Working here has also made me learn more and appreciate Type 2 Diabetes. I used to detest it. Honestly, because lots of people would assume that I have it, so I usually get immediately territorial and judgmental of them and their ignorance and lack of knowledge. Therefore, I developed this preconceived notion of all T2D people as the ones who make me have to defend myself. When you live with type 1 sometimes it’s very easy to live with the mindset that type 1 is the only type of diabetes that exists. However, working here has reminded me that type 2 actually encompasses about 95% of all people living with diabetes which means that there is only an astonishingly low 5% living with type 1. So now I feel like a hypocrite because as much as I blame others for not knowing a clue about type 1, I’ve realized I don’t know that much about type 2. The key difference between the two types of diabetes is that in type 1 the only way to treat it is by administering insulin, but in type 2 you can use multiple drugs that all have different mechanisms of action such as sulfonylureas such as metformin to help release insulin from beta cells or alpha-glucosidase inhibitors that work to slow down the digestion of glucose and therefore lower blood sugars. And then there’s of course, Victoza, made by Novo that acts as a human glucagon- like peptide that works to secrete insulin when blood sugars are only elevated to reduce low blood sugars and also doubles to increase meal satiety and causing weight reduction.

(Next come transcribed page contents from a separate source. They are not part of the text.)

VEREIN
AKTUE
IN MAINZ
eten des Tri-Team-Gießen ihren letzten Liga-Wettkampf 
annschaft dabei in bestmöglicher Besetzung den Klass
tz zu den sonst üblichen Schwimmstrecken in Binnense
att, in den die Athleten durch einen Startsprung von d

As there are many more ways to reach a patient with type 2, there are more drugs, more competition for drug companies, but then more options for patients. As other lifestyle and socioeconomic influences are all incorporated into life with type 2 diabetes, this can pose to be very convenient for patients. Sometimes I feel like I can barely get a grasp on technology advances to therapy in type 1, so incorporating type 2 into that as well has been overwhelming, but it’s important to stay educated, informed, and considerate of different patients and therapies.